◆ Instructions for the task: Transcribe each entry so that it matches the original exactly.

....

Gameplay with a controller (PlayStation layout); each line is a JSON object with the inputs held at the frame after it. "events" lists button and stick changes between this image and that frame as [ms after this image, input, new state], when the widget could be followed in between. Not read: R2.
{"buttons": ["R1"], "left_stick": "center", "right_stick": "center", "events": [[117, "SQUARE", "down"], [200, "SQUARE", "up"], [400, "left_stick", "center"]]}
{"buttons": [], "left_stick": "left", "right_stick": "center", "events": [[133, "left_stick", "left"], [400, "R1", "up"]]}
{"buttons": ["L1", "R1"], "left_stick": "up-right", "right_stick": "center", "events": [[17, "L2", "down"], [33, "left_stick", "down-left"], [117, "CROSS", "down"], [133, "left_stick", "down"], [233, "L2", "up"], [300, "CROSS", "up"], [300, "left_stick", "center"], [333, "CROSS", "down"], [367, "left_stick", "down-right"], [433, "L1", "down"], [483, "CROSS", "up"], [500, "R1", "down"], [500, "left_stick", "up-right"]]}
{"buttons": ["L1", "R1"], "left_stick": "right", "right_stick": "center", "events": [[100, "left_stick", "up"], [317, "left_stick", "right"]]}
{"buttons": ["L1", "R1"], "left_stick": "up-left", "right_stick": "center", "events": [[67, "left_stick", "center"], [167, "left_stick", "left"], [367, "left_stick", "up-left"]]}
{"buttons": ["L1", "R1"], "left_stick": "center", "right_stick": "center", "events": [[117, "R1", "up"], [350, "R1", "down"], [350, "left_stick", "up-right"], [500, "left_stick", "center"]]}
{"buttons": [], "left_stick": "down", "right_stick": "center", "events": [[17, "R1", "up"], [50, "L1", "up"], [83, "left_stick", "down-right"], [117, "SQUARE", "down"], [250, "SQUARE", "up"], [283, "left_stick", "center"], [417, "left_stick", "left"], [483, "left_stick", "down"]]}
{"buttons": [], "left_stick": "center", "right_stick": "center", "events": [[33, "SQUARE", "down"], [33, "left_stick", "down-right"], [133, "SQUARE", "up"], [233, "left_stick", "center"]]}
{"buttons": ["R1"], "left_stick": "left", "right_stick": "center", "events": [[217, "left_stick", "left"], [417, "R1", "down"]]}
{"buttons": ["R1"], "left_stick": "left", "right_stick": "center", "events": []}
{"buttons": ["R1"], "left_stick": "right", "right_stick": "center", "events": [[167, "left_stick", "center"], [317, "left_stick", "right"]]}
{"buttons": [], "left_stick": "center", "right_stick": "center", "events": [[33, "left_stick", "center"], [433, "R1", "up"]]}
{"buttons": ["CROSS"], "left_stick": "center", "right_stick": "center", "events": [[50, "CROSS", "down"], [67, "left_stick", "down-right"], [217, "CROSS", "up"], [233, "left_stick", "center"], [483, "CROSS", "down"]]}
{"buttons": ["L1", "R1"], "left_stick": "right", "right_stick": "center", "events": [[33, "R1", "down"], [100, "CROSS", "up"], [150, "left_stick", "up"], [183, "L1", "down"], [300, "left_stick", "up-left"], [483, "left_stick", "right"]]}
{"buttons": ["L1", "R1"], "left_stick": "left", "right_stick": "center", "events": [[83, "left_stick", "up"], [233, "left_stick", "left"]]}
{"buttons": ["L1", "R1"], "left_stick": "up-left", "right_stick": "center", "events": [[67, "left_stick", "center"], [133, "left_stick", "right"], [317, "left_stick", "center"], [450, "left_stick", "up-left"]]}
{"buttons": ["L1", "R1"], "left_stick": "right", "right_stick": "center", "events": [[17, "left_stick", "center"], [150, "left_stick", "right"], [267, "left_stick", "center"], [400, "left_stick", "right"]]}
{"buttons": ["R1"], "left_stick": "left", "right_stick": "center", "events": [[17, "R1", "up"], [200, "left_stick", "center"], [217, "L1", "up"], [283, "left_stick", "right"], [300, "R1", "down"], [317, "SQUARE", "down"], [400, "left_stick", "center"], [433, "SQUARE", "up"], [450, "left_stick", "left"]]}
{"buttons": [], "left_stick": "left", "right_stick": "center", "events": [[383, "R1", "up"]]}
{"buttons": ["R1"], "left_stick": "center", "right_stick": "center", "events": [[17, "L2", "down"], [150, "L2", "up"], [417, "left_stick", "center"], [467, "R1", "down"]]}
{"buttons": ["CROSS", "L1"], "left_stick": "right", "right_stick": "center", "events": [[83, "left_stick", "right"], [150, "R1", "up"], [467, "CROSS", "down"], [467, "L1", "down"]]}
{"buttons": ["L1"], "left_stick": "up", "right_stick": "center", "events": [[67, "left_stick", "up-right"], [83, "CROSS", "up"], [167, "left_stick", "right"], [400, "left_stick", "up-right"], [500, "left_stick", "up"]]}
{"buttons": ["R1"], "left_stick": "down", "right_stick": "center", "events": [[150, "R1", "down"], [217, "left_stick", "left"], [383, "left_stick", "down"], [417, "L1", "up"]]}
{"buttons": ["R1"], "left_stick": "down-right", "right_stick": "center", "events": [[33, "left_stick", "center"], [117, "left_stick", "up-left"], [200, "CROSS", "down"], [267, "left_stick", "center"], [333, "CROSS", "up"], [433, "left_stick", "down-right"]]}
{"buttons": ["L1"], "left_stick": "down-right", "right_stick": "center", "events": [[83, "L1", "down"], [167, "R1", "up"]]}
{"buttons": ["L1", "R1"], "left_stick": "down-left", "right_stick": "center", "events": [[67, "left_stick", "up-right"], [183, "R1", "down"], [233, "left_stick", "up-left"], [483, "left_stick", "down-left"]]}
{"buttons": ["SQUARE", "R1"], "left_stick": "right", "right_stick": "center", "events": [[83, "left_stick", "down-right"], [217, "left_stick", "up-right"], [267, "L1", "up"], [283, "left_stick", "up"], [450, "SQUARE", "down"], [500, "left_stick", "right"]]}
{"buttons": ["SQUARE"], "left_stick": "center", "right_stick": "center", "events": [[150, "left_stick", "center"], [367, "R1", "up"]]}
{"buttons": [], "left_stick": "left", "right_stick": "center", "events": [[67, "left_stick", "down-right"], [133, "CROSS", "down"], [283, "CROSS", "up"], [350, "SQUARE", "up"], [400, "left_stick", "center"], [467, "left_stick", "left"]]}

....

◆ Expected output:
Gameplay with a controller (PlayStation layout); each line is a JSON object with the inputs held at the frame after it. "events" lists button and stick changes between this image and that frame as [ms after this image, input, new state], when the widget could be followed in between. Not read: R2.
{"buttons": ["R1"], "left_stick": "center", "right_stick": "center", "events": [[117, "SQUARE", "down"], [200, "SQUARE", "up"], [400, "left_stick", "center"]]}
{"buttons": [], "left_stick": "left", "right_stick": "center", "events": [[133, "left_stick", "left"], [400, "R1", "up"]]}
{"buttons": ["L1", "R1"], "left_stick": "up-right", "right_stick": "center", "events": [[17, "L2", "down"], [33, "left_stick", "down-left"], [117, "CROSS", "down"], [133, "left_stick", "down"], [233, "L2", "up"], [300, "CROSS", "up"], [300, "left_stick", "center"], [333, "CROSS", "down"], [367, "left_stick", "down-right"], [433, "L1", "down"], [483, "CROSS", "up"], [500, "R1", "down"], [500, "left_stick", "up-right"]]}
{"buttons": ["L1", "R1"], "left_stick": "right", "right_stick": "center", "events": [[100, "left_stick", "up"], [317, "left_stick", "right"]]}
{"buttons": ["L1", "R1"], "left_stick": "up-left", "right_stick": "center", "events": [[67, "left_stick", "center"], [167, "left_stick", "left"], [367, "left_stick", "up-left"]]}
{"buttons": ["L1", "R1"], "left_stick": "center", "right_stick": "center", "events": [[117, "R1", "up"], [350, "R1", "down"], [350, "left_stick", "up-right"], [500, "left_stick", "center"]]}
{"buttons": [], "left_stick": "down", "right_stick": "center", "events": [[17, "R1", "up"], [50, "L1", "up"], [83, "left_stick", "down-right"], [117, "SQUARE", "down"], [250, "SQUARE", "up"], [283, "left_stick", "center"], [417, "left_stick", "left"], [483, "left_stick", "down"]]}
{"buttons": [], "left_stick": "center", "right_stick": "center", "events": [[33, "SQUARE", "down"], [33, "left_stick", "down-right"], [133, "SQUARE", "up"], [233, "left_stick", "center"]]}
{"buttons": ["R1"], "left_stick": "left", "right_stick": "center", "events": [[217, "left_stick", "left"], [417, "R1", "down"]]}
{"buttons": ["R1"], "left_stick": "left", "right_stick": "center", "events": []}
{"buttons": ["R1"], "left_stick": "right", "right_stick": "center", "events": [[167, "left_stick", "center"], [317, "left_stick", "right"]]}
{"buttons": [], "left_stick": "center", "right_stick": "center", "events": [[33, "left_stick", "center"], [433, "R1", "up"]]}
{"buttons": ["CROSS"], "left_stick": "center", "right_stick": "center", "events": [[50, "CROSS", "down"], [67, "left_stick", "down-right"], [217, "CROSS", "up"], [233, "left_stick", "center"], [483, "CROSS", "down"]]}
{"buttons": ["L1", "R1"], "left_stick": "right", "right_stick": "center", "events": [[33, "R1", "down"], [100, "CROSS", "up"], [150, "left_stick", "up"], [183, "L1", "down"], [300, "left_stick", "up-left"], [483, "left_stick", "right"]]}
{"buttons": ["L1", "R1"], "left_stick": "left", "right_stick": "center", "events": [[83, "left_stick", "up"], [233, "left_stick", "left"]]}
{"buttons": ["L1", "R1"], "left_stick": "up-left", "right_stick": "center", "events": [[67, "left_stick", "center"], [133, "left_stick", "right"], [317, "left_stick", "center"], [450, "left_stick", "up-left"]]}
{"buttons": ["L1", "R1"], "left_stick": "right", "right_stick": "center", "events": [[17, "left_stick", "center"], [150, "left_stick", "right"], [267, "left_stick", "center"], [400, "left_stick", "right"]]}
{"buttons": ["R1"], "left_stick": "left", "right_stick": "center", "events": [[17, "R1", "up"], [200, "left_stick", "center"], [217, "L1", "up"], [283, "left_stick", "right"], [300, "R1", "down"], [317, "SQUARE", "down"], [400, "left_stick", "center"], [433, "SQUARE", "up"], [450, "left_stick", "left"]]}
{"buttons": [], "left_stick": "left", "right_stick": "center", "events": [[383, "R1", "up"]]}
{"buttons": ["R1"], "left_stick": "center", "right_stick": "center", "events": [[17, "L2", "down"], [150, "L2", "up"], [417, "left_stick", "center"], [467, "R1", "down"]]}
{"buttons": ["CROSS", "L1"], "left_stick": "right", "right_stick": "center", "events": [[83, "left_stick", "right"], [150, "R1", "up"], [467, "CROSS", "down"], [467, "L1", "down"]]}
{"buttons": ["L1"], "left_stick": "up", "right_stick": "center", "events": [[67, "left_stick", "up-right"], [83, "CROSS", "up"], [167, "left_stick", "right"], [400, "left_stick", "up-right"], [500, "left_stick", "up"]]}
{"buttons": ["R1"], "left_stick": "down", "right_stick": "center", "events": [[150, "R1", "down"], [217, "left_stick", "left"], [383, "left_stick", "down"], [417, "L1", "up"]]}
{"buttons": ["R1"], "left_stick": "down-right", "right_stick": "center", "events": [[33, "left_stick", "center"], [117, "left_stick", "up-left"], [200, "CROSS", "down"], [267, "left_stick", "center"], [333, "CROSS", "up"], [433, "left_stick", "down-right"]]}
{"buttons": ["L1"], "left_stick": "down-right", "right_stick": "center", "events": [[83, "L1", "down"], [167, "R1", "up"]]}
{"buttons": ["L1", "R1"], "left_stick": "down-left", "right_stick": "center", "events": [[67, "left_stick", "up-right"], [183, "R1", "down"], [233, "left_stick", "up-left"], [483, "left_stick", "down-left"]]}
{"buttons": ["SQUARE", "R1"], "left_stick": "right", "right_stick": "center", "events": [[83, "left_stick", "down-right"], [217, "left_stick", "up-right"], [267, "L1", "up"], [283, "left_stick", "up"], [450, "SQUARE", "down"], [500, "left_stick", "right"]]}
{"buttons": ["SQUARE"], "left_stick": "center", "right_stick": "center", "events": [[150, "left_stick", "center"], [367, "R1", "up"]]}
{"buttons": [], "left_stick": "left", "right_stick": "center", "events": [[67, "left_stick", "down-right"], [133, "CROSS", "down"], [283, "CROSS", "up"], [350, "SQUARE", "up"], [400, "left_stick", "center"], [467, "left_stick", "left"]]}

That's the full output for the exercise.